Coverage ends when goods reach destination | Business Standard Column

Clipped from: https://www.business-standard.com/article/opinion/coverage-ends-when-goods-reach-destination-121092600762_1.html

According to the National Commission, shifting of the generator after completion of transit does not fall within the scope of the marine and transit policy

Jehangir B Gai

Videocon Industries, the flagship company of Videocon Group, had a glass division factory at Chavaj in Bharuch, for making colour televisions. The company placed a purchase order with Caterpillar Motoren GmbH in Germany for Caterpillar diesel engine generator sets and accessories. The consignment was packed in 24 containers and despatched by ship from Hamburg Seaport in France to Indira Seaport in Mumbai, from where it was to be transported by road to Chavaj.

The consignments were insured with Oriental Insurance under a Marine Cargo Policy for Rs 80 crore, for which a premium of Rs 4,53,001, including service tax, was paid. The limit of coverage per transit was limited to Rs 8 crore. Later, on payment of additional premium, an endorsement was passed to extend the coverage to Rs 100 crore.

When the driver was shunting the trailer for unloading the generator set, one of the wheels went over a slope, which resulted in tilting of the trailer on one side, causing the generator to slip and fall to the ground.
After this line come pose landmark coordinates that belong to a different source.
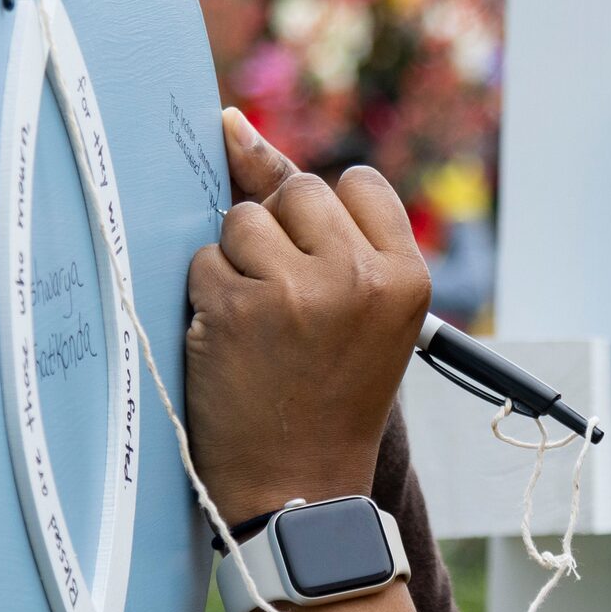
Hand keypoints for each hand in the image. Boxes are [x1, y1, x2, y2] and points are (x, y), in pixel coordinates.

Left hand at [186, 109, 431, 524]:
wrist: (300, 488)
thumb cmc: (329, 393)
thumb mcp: (356, 306)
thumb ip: (313, 217)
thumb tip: (232, 123)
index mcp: (406, 276)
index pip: (355, 183)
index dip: (326, 222)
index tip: (324, 272)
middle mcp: (359, 276)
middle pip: (296, 192)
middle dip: (281, 236)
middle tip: (292, 308)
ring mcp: (297, 291)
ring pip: (242, 220)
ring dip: (239, 263)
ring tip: (262, 326)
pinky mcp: (236, 309)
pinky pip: (204, 260)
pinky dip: (208, 296)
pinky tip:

The damage to the generator was communicated to the insurer, and a claim was lodged for Rs 12 crore.

The spot surveyor asked the insured to straighten the toppled generator so that he could assess the external damage. But the insured did not act on this request. So, the loss was tentatively assessed at Rs 7 crore to cover the cost of replacement of the damaged parts.

The manufacturer quoted the repair cost as Rs 322.82 lakh. On informing the surveyor and production of the repair bills, the surveyor recalculated the loss as Rs 257.76 lakh.

The final surveyor raised doubts about the genuineness of the claim, as the trailer reached on February 20, 2004, but unloading was delayed for three days and done on February 23, 2004. Also, doubt was raised regarding the “damage certificate” issued by the transporter as there was no evidence of damage caused in transit since the driver of the trailer was absconding. Significantly, the insured’s engineer in charge stated that the generator had been received in sound condition but had fallen while being shifted to the generator room for installation. The insurer did not settle the claim on the ground that coverage had ceased when the transit was completed upon reaching the destination, and there was no liability for the loss which subsequently occurred while shifting it for installation in the generator room.

The insured obtained the opinion of the surveyor, which stated that coverage under the transit policy applied till the final place of installation, so the claim would be payable. On the strength of this opinion, the insured filed a consumer complaint before the National Commi­ssion. This was contested by the insurer.

The National Commission observed there was no loss or damage during transit from France to Chavaj, where it was delivered on February 20, 2004, in proper condition. It noted that the loss had occurred subsequently on February 23, 2004, due to mishandling by the agency appointed by Videocon to shift the generator to the generator room. The Commission concluded that coverage under the policy had ended when transit was completed upon the consignment reaching its destination. It concluded that the subsequent shifting of the generator would not fall within the scope of the marine and transit insurance policy.

Accordingly, by its order of September 23, 2021, delivered by Justice Ram Surat Ram Maurya, the National Commission upheld the repudiation of the claim and dismissed the complaint.

Individual proprietors and small entrepreneurs importing goods should bear in mind that the same principle will apply if they are involved in a similar dispute.